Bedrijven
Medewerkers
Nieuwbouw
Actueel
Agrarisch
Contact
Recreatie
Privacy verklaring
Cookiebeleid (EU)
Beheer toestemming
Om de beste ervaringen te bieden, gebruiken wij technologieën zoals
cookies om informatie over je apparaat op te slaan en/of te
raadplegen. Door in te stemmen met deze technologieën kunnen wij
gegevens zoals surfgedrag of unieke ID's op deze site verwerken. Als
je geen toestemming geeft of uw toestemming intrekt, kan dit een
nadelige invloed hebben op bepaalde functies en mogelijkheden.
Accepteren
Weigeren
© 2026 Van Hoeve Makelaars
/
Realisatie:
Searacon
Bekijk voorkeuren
▬▬▬▬▬▬
The problem:
From the first line to the last, transcribe the listing exactly.

Task result:
Bedrijven
Medewerkers
Nieuwbouw
Actueel
Agrarisch
Contact
Recreatie
Privacy verklaring
Cookiebeleid (EU)
Beheer toestemming
Om de beste ervaringen te bieden, gebruiken wij technologieën zoals
cookies om informatie over je apparaat op te slaan en/of te
raadplegen. Door in te stemmen met deze technologieën kunnen wij
gegevens zoals surfgedrag of unieke ID's op deze site verwerken. Als
je geen toestemming geeft of uw toestemming intrekt, kan dit een
nadelige invloed hebben op bepaalde functies en mogelijkheden.
Accepteren
Weigeren
© 2026 Van Hoeve Makelaars
/
Realisatie:
Searacon
Bekijk voorkeuren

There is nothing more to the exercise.